EXERCISE DETAILS
Write out every line of the records below verbatim, with no character changed.

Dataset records
———

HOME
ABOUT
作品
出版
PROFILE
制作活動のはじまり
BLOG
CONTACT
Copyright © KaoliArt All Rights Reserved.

———

YOUR SOLUTION
HOME
ABOUT
作品
出版
PROFILE
制作活動のはじまり
BLOG
CONTACT
Copyright © KaoliArt All Rights Reserved.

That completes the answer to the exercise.